Atrout, Yes to the first part of your statement and No to the second part of the statement simply because two nations have invested interest in the assets. The government (Crown Agent) should forfeit its illegal obligation to any assets that were wrongfully acquired; rivers, forest, mountains, sea including power and control over such assets. No clear thinking citizen will agree to a convicted perpetrator maintaining power and control over its illegal haul of treasures yet blindly enough we do.
1/02/2013 9:38:11 a.m.
No sale of SOEs would be the best outcome and should not include any question of special water rights for anyone except stewardship by the Crown on behalf of all citizens.
1/02/2013 8:31:43 a.m.
Wow, John Key and his government wont like that. I wonder if they will change the law again if the decision doesn't go their way?
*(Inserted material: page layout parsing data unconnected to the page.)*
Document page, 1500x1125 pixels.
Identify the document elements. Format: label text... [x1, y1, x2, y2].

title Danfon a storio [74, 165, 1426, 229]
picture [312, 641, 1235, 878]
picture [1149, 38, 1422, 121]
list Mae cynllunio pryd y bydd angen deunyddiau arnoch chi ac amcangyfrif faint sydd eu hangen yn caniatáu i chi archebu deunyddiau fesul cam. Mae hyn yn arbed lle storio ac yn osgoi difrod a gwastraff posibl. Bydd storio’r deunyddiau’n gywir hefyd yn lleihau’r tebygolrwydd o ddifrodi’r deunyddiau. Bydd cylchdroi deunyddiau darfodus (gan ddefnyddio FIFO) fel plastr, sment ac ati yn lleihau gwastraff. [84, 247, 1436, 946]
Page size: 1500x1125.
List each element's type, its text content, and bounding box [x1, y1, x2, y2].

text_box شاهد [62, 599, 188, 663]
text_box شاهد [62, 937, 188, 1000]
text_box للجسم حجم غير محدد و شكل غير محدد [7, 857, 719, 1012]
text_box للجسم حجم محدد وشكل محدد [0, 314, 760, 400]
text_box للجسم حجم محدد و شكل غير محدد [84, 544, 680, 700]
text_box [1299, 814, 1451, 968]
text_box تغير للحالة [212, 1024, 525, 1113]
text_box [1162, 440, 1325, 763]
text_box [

They have done it before.
1/02/2013 7:39:07 a.m.
@ Jono.....National (Key) campaigned for almost a year prior to the 2011 election saying 'vote for us and we will sell 49% of some SOE's...and they got the majority of the vote...because you lefties couldn't be bothered to vote doesn't mean national have to stop the sales because you think 'it's not fair'..lol, dry your eyes and accept it. maori greed will not stop the sales, supreme court will not overturn lower courts decision...sorted!
31/01/2013 5:11:02 p.m.
Great suggestion... or no more than 33% anyway. Ideal compromise. JK needs to get real and accept that he is not the CEO of a corporation or the dictator of some banana republic, he is the (useless) PM of a diverse country and he should be working for the benefit of the citizens of this country. His general attitude is one of total flippancy towards anyone who does not lick his boots.